Re: GSoC 2009 proposition

Posted by deneche abdelhakim <a_...@yahoo.fr>.

Thanks for your fast answers :) I'll rethink this and post as soon as I get something


--- En date de : Jeu 26.2.09, Grant Ingersoll <gs...@apache.org> a écrit :

> De: Grant Ingersoll <gs...@apache.org>
> Objet: Re: GSoC 2009 proposition
> À: mahout-dev@lucene.apache.org
> Date: Jeudi 26 Février 2009, 16h20
> You might have a look at
> http://www.lucidimagination.com/search/document/5ab9ddafa19ee04b/thought_offering_ec2_s3_based_services#2d096f39b02ec289
> for some background thoughts.
> 
> I think it's a nice idea and I've been meaning to
> use my Amazon credits for just such a thing for a while now,
> but not sure how high priority it is.
> 
> You might consider extending/altering this thought to have
> more of a focus on developing demos (including code) of
> Mahout with real data sets on larger scale systems.  Part of
> this might involve showing people how to do this on EC2, but
> the bigger focus to me should be on demoing/documenting
> Mahout's capabilities, versus showing how to run Mahout
> on any particular platform.
> 
> 
> On Feb 26, 2009, at 9:58 AM, deneche abdelhakim wrote:
> 
> > 
> > Hi,
> > Im planning to participate, again, at GSoC and I want
> to do it, again, with Mahout.
> > This year, lets make Mahout run over Amazon EC2. This
> means building the proper AMIs, run some Mahout projects
> (the GA examples) over EC2, give feedback and write simple,
> clear How-Tos about running a Mahout project on EC2.
> > 
> > The Mahout.GA examples (TSP and CDGA) should be good
> real-world scenarios about how one may need to use Mahout.GA
> on EC2. The TSP example should be modified to be able to run
> on a console and to load TSPLIB benchmarks, thus we can
> tackle more challenging TSP problems with the help of EC2.
> The CDGA example should run unmodified given, of course,
> that Hadoop is configured correctly on EC2 and the the
> benchmark is on HDFS.
> > 
> > This two examples will give us three use cases about
> Mahout on EC2:
> > 
> > 1. TSP can be run on a single, High-CPU, EC2 instance.
> In this case, Watchmaker's ConcurrentEvolutionEngine
> should take care of the multi-threading part (or at least I
> hope!) and there will be no need for Hadoop;
> > 
> > 2. TSP can also be run over multiple EC2 instances
> with the help of Hadoop;
> > 
> > 3. CDGA not only needs Hadoop to run, but its data
> should be on HDFS.
> > 
> > 
> > So what do you think, is the "elephant"
> ready for a walk on EC2 ?
> > 
> > 
> > 
> 
> --------------------------
> Grant Ingersoll
> http://www.lucidimagination.com/
> 
> Search the Lucene ecosystem
> (Lucene/Solr/Nutch/Mahout/Tika/Droids) using Solr/Lucene:
> http://www.lucidimagination.com/search

Re: GSoC 2009 proposition

Posted by Grant Ingersoll <gs...@apache.org>.

You might have a look at http://www.lucidimagination.com/search/document/5ab9ddafa19ee04b/thought_offering_ec2_s3_based_services#2d096f39b02ec289 
  for some background thoughts.

I think it's a nice idea and I've been meaning to use my Amazon  
credits for just such a thing for a while now, but not sure how high  
priority it is.

_Information supplied_.
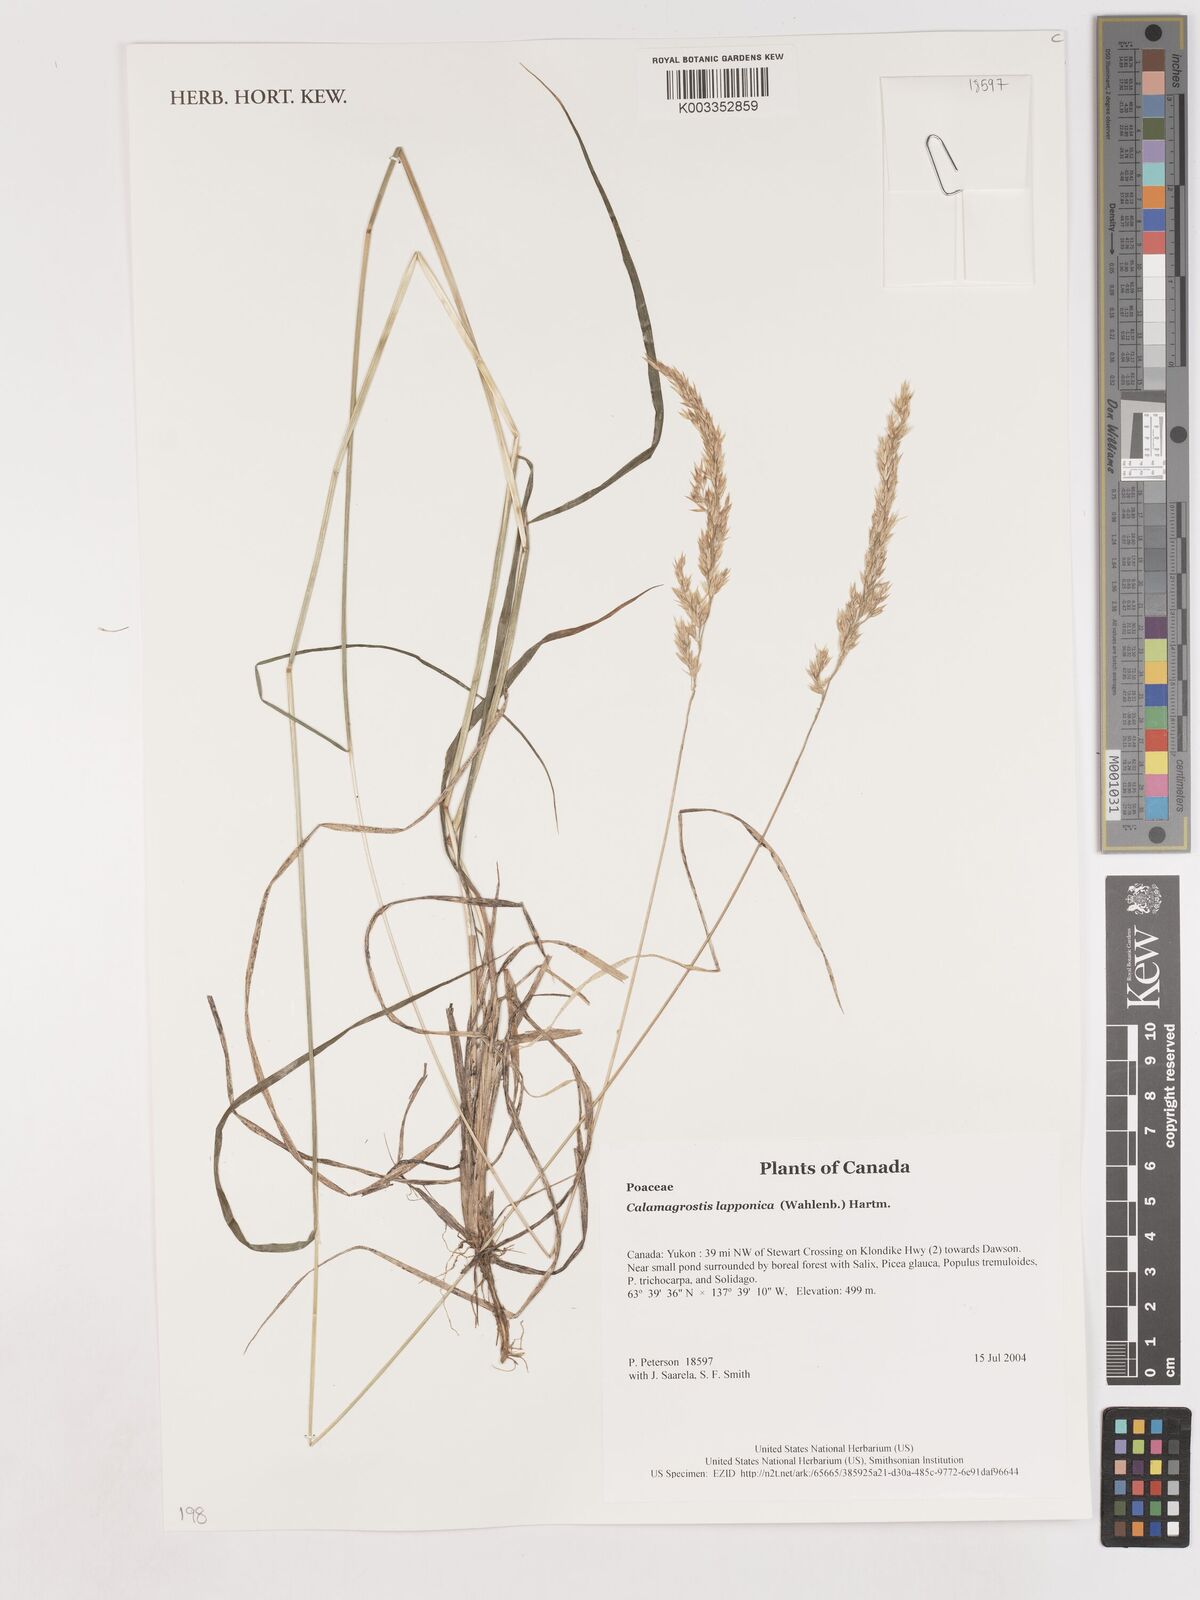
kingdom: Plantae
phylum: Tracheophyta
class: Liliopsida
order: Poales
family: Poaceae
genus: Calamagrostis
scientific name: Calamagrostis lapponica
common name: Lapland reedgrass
---
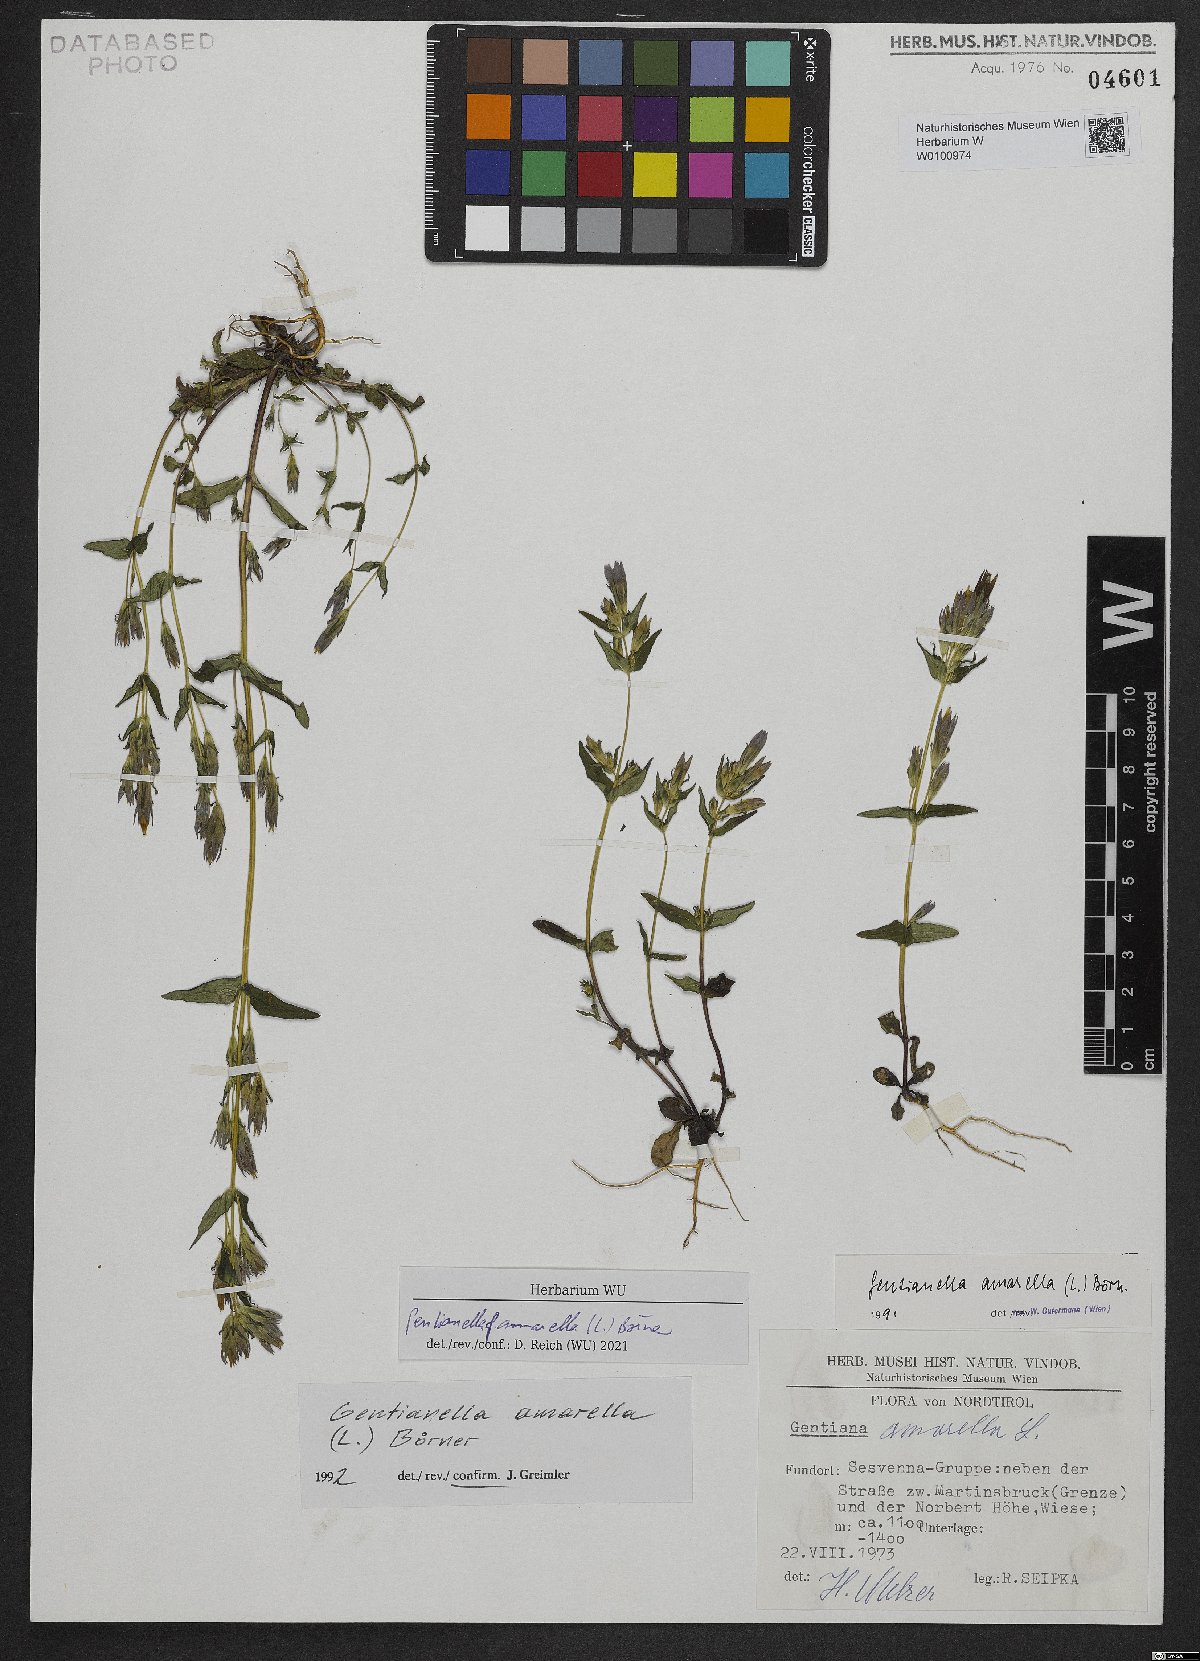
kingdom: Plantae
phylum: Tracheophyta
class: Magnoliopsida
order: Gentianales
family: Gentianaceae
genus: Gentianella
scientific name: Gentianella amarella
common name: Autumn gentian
==
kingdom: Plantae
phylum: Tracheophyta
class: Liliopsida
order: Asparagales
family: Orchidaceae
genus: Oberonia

_Request A_.
In the GSoC 2009 Mahout thread, which Watchmaker component should handle the multi-threading when TSP runs on a single High-CPU EC2 instance?
_Request B_.
Resume the GSoC 2009 Mahout thread right after its final sentence.
The rows have no connection to the GSoC 2009 Mahout thread.

_Exercise output A_.
Watchmaker's ConcurrentEvolutionEngine.

_Exercise output B_.
You might consider extending/altering this thought to have more of a  
focus on developing demos (including code) of Mahout with real data  
sets on larger scale systems.  Part of this might involve showing  
people how to do this on EC2, but the bigger focus to me should be on  
demoing/documenting Mahout's capabilities, versus showing how to run  
Mahout on any particular platform.

On Feb 26, 2009, at 9:58 AM, deneche abdelhakim wrote:

>
> Hi,
> Im planning to participate, again, at GSoC and I want to do it,  
> again, with Mahout.
> This year, lets make Mahout run over Amazon EC2. This means building  
> the proper AMIs, run some Mahout projects (the GA examples) over  
> EC2, give feedback and write simple, clear How-Tos about running a  
> Mahout project on EC2.
>
> The Mahout.GA examples (TSP and CDGA) should be good real-world  
> scenarios about how one may need to use Mahout.GA on EC2. The TSP  
> example should be modified to be able to run on a console and to  
> load TSPLIB benchmarks, thus we can tackle more challenging TSP  
> problems with the help of EC2. The CDGA example should run  
> unmodified given, of course, that Hadoop is configured correctly on  
> EC2 and the the benchmark is on HDFS.
>
> This two examples will give us three use cases about Mahout on EC2:
>
> 1. TSP can be run on a single, High-CPU, EC2 instance. In this case,  
> Watchmaker's ConcurrentEvolutionEngine should take care of the multi- 
> threading part (or at least I hope!) and there will be no need for  
> Hadoop;
>
> 2. TSP can also be run over multiple EC2 instances with the help of  
> Hadoop;
>
> 3. CDGA not only needs Hadoop to run, but its data should be on HDFS.
>
>
> So what do you think, is the "elephant" ready for a walk on EC2 ?
>
>
>

--------------------------
Grant Ingersoll
http://www.lucidimagination.com/

Search the Lucene ecosystem (Lucene/Solr/Nutch/Mahout/Tika/Droids)  
using Solr/Lucene:
http://www.lucidimagination.com/search

Re: GSoC 2009 proposition

Posted by Sean Owen <sr...@gmail.com>.

Yes, I've already set up a recommender service using EC2. I copied my
documentation-in-progress on it which explains how it works, below.

As I think Ted said before, and I agree with, simply providing an
image with the libraries installed doesn't add value. A how-to is OK,
but is it much more than the concatentation of "how to get a machine
running on EC2" and "how to run Mahout stuff on a machine" which
already exist?

What I think it is useful to offer (well, at least the most useful
thing to offer) on EC2 are AMIs that act almost like a big RPC. You
put data in a location, fire up the AMI, it crunches as fast as
possible, saves output, and quits. That's what the AMI I put together
does and it works quite nicely.

(I agree that it's not a bad idea to still pay attention to the
single-machine case and not just Hadoop. Hadoop is a lot of overhead
but necessary at a certain scale. Below that scale, if you can fit on
one machine, it's obviously a lot quicker. EC2 does offer pretty big
machines...)

Anyway, food for thought on this topic...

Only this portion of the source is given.